I have been digesting what he said, how he said it, how he tied it to political candidates, social groups and what he assumed I would agree with. The look on his face turned frantic when he realized that I couldn’t see what he’s talking about. He sees a nation of black people who all have the same agenda because they are black. Skin color is enough. He sees Mexican guys working in welding shops because they are Mexican. Right? That’s got to be it, right? It’s because they are that color or that race. “Those people” are “all like that”. Right? (pause for context again)
It is heart breaking to me because there will never be a way to show a guy like that anything different. Something formed in him growing up that my father avoided. To see that all people can be all things and their limitations are really just illusions. They are strong illusions. We accept what our families believe. We modify our behavior to fit into our communities. We latch on to industries and programs that get us through this life. We segregate and separate ourselves into something akin to tribes with every chance we get because our ancestors did it and this behavior got us this far.
I guess our current election cycle may be a perfect example of people being unwilling to realize that they are strongly biased. A recent pew research report actually used the words “political tribes” to describe American’s current bi-partisan state.
I’ve talked before about how most of the people I know over the age of 55 are absolutely inconsolable about the “state of the nation”. Once 9/11 happened they started watching news all day every day. Then when Obama was elected they took breaks from the news to post on facebook how the whole country was screwed.
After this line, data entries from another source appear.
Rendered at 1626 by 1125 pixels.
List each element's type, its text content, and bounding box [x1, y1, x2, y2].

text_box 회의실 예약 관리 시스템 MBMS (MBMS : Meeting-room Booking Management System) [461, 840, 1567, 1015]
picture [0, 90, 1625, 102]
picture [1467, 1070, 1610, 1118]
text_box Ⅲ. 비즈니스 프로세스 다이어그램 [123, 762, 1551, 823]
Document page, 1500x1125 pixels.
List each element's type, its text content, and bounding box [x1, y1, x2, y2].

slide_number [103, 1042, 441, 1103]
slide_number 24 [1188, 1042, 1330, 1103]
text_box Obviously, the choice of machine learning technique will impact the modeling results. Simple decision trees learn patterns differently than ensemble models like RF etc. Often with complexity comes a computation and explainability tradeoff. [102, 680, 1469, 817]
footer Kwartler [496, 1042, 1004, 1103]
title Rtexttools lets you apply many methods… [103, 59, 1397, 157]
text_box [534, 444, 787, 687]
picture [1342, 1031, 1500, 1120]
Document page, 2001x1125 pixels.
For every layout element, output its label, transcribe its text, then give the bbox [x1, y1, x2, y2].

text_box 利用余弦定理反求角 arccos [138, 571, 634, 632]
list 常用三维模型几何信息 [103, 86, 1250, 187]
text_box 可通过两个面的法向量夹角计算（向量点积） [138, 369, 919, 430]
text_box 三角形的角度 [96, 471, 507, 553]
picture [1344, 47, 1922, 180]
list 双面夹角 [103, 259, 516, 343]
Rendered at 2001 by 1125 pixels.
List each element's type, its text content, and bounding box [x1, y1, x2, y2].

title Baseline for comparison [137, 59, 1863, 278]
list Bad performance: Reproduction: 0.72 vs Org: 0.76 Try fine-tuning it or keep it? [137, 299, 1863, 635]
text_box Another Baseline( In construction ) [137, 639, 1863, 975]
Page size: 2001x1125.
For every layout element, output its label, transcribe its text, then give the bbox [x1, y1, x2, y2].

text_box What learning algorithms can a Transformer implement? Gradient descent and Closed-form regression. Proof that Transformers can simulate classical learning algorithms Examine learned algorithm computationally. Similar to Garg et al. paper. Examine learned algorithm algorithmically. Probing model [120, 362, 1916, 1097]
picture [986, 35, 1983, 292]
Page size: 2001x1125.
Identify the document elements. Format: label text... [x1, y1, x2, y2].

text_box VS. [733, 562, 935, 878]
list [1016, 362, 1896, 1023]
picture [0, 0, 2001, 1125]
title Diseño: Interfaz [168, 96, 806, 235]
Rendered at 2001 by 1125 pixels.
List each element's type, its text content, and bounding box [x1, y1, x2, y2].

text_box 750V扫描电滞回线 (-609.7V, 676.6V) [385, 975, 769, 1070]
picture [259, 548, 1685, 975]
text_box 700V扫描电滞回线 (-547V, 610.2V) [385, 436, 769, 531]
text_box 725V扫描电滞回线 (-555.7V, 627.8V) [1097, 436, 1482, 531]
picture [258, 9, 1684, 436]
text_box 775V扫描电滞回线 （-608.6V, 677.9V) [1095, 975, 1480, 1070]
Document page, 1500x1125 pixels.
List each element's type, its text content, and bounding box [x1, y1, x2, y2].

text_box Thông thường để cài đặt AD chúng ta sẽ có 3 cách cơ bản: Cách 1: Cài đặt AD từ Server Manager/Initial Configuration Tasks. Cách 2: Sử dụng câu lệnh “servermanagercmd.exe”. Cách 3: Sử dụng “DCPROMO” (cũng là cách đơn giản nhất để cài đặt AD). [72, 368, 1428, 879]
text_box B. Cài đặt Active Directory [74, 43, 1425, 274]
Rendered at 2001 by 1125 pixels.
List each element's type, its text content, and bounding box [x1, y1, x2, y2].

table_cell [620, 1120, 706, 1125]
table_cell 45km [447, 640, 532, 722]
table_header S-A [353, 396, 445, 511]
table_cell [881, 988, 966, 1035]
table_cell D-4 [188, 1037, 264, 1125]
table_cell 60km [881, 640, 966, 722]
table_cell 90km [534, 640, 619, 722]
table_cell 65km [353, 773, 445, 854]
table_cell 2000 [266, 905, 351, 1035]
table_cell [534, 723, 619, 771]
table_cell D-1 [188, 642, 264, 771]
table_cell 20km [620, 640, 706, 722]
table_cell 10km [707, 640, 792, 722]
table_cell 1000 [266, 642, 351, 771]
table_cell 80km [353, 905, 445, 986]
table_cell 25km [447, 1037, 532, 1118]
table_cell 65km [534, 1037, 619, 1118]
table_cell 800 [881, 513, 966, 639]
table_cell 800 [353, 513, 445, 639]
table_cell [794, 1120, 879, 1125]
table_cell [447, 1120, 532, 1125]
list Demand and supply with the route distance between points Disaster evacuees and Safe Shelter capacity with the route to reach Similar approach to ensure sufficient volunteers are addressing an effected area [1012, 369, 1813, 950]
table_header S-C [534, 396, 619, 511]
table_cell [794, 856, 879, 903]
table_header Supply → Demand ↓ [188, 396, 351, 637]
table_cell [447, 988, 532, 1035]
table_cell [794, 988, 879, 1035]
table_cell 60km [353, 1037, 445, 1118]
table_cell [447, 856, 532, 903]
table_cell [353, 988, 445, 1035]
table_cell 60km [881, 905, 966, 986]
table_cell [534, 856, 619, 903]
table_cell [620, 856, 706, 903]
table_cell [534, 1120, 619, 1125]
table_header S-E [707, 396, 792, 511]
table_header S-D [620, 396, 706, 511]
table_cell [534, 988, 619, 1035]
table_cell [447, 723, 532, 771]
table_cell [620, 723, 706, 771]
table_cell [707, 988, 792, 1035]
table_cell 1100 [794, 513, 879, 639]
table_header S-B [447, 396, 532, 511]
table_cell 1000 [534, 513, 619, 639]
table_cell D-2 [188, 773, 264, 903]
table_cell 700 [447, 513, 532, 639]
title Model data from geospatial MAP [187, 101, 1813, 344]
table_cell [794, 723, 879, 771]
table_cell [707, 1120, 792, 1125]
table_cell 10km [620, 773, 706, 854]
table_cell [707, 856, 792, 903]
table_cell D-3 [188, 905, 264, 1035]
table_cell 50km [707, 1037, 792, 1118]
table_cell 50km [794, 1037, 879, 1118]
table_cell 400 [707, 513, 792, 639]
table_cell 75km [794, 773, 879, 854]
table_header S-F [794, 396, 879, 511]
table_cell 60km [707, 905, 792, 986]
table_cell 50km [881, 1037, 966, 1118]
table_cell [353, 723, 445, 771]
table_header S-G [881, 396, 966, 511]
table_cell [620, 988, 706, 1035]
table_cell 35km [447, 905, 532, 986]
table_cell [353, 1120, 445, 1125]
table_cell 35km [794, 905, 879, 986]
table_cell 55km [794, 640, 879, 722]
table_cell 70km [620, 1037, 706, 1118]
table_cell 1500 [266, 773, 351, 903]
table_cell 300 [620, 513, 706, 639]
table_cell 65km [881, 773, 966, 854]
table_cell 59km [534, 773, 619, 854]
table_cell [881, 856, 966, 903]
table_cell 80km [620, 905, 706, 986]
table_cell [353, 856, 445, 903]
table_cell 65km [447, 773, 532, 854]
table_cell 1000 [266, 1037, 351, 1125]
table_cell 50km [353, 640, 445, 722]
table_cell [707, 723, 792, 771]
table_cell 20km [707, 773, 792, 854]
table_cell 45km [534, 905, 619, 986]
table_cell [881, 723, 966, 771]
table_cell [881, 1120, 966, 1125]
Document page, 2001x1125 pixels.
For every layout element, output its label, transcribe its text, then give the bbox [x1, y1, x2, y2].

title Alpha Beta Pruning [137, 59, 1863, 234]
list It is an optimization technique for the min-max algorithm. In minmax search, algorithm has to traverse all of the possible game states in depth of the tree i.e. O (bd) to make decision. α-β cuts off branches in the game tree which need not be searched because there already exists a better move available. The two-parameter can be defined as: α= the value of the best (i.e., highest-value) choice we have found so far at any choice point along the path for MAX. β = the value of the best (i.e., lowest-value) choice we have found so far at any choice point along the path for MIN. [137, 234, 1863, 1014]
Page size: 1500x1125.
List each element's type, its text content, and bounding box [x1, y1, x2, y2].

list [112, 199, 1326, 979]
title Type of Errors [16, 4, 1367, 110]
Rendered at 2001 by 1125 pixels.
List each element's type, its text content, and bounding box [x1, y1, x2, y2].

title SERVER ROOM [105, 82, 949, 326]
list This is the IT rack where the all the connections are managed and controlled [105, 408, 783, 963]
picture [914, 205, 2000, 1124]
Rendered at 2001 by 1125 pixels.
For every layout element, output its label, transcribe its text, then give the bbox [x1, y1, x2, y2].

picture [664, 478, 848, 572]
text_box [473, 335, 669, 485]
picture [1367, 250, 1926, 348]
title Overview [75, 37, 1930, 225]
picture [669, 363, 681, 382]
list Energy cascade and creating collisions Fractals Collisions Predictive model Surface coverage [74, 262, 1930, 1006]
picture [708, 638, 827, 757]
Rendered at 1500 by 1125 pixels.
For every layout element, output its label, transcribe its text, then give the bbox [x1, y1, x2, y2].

If you had asked me back then what the issue was I would have said something like “They are all fully invested in the idea of Reagan Republicanism and Obama is as far from that as we’ve seen.” But yesterday, for just a moment, I saw a thick vein of racism running through a lot of those people and it made me feel bigoted towards them.
I guess being bigoted towards bigots beats the alternative. Wait didn't I say everyone was bigoted at the beginning of this article? Damn.